» WHAT THIS TASK INVOLVES: Copy nothing but the text: reproduce each line of the listing exactly and leave the pictures out.

» AVAILABLE DATA:
━━━━━━

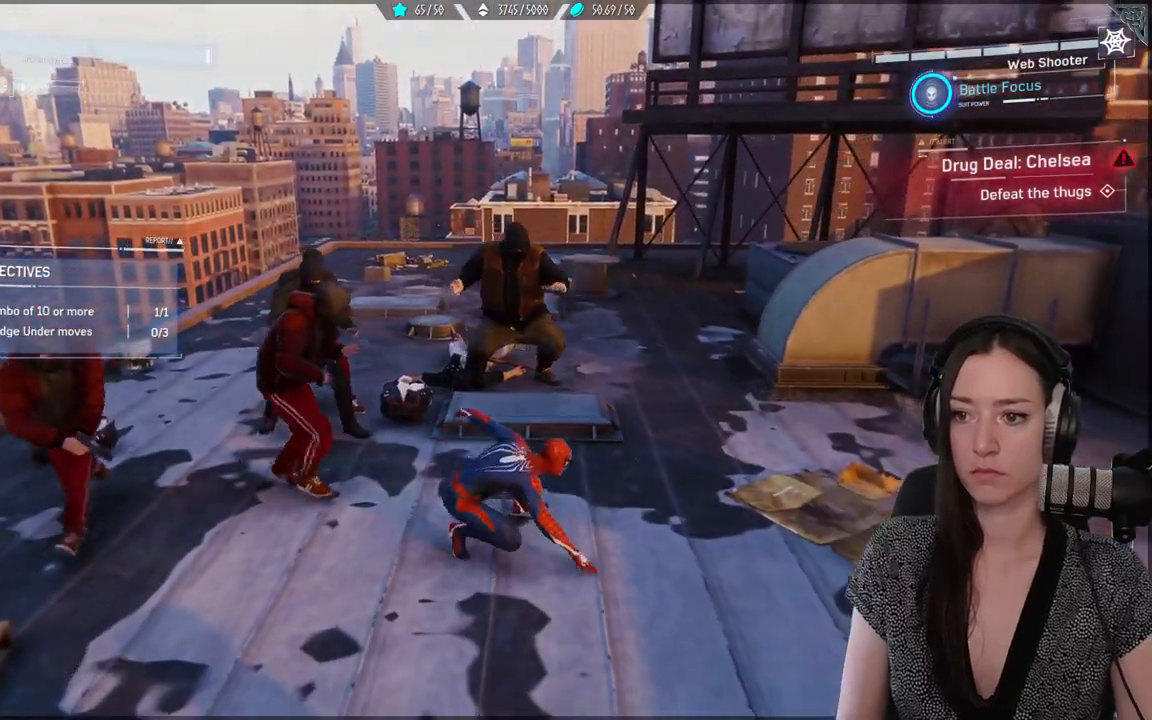
{"buttons": [], "left_stick": "down", "right_stick": "center"}
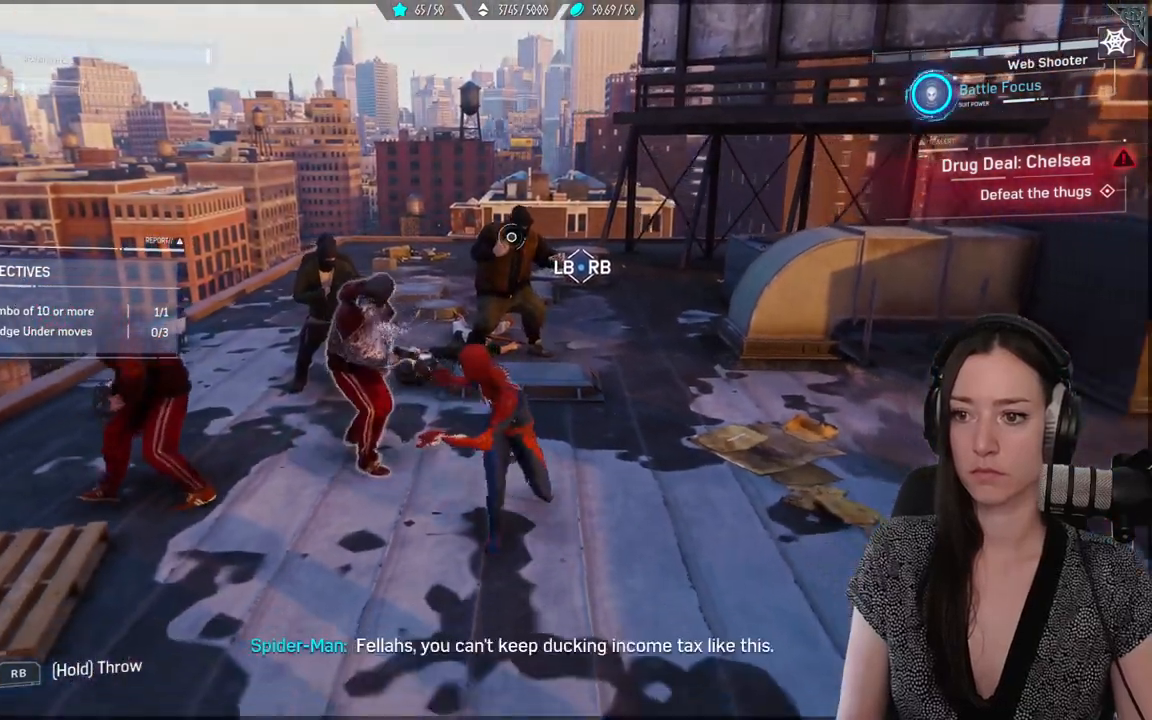
{"buttons": [], "left_stick": "down", "right_stick": "center", "events": [[33, "R1", "down"], [100, "R2", "down"], [150, "R1", "up"], [150, "R2", "up"], [217, "R1", "down"], [333, "R1", "up"]]}
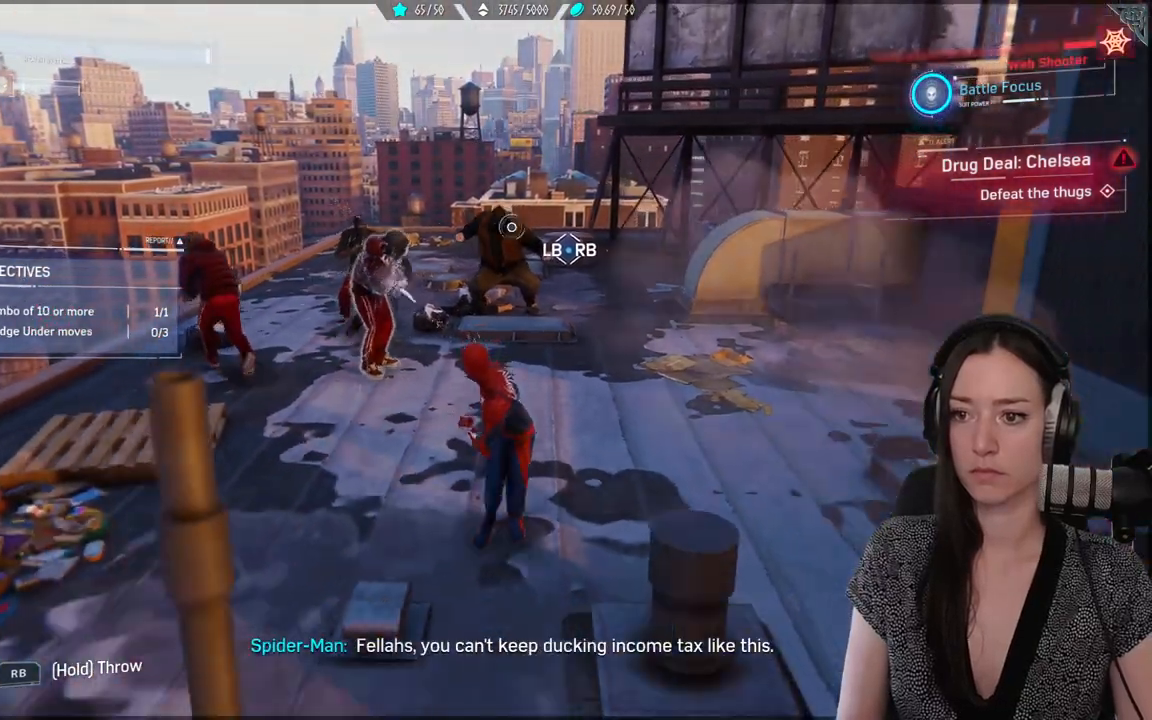
{"buttons": [], "left_stick": "up-right", "right_stick": "center", "events": [[117, "left_stick", "down-right"], [217, "right_stick", "down-left"], [367, "left_stick", "up-right"], [367, "right_stick", "center"]]}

━━━━━━

» ANSWER SECTION:
{"buttons": [], "left_stick": "down", "right_stick": "center"}
{"buttons": [], "left_stick": "down", "right_stick": "center", "events": [[33, "R1", "down"], [100, "R2", "down"], [150, "R1", "up"], [150, "R2", "up"], [217, "R1", "down"], [333, "R1", "up"]]}
{"buttons": [], "left_stick": "up-right", "right_stick": "center", "events": [[117, "left_stick", "down-right"], [217, "right_stick", "down-left"], [367, "left_stick", "up-right"], [367, "right_stick", "center"]]}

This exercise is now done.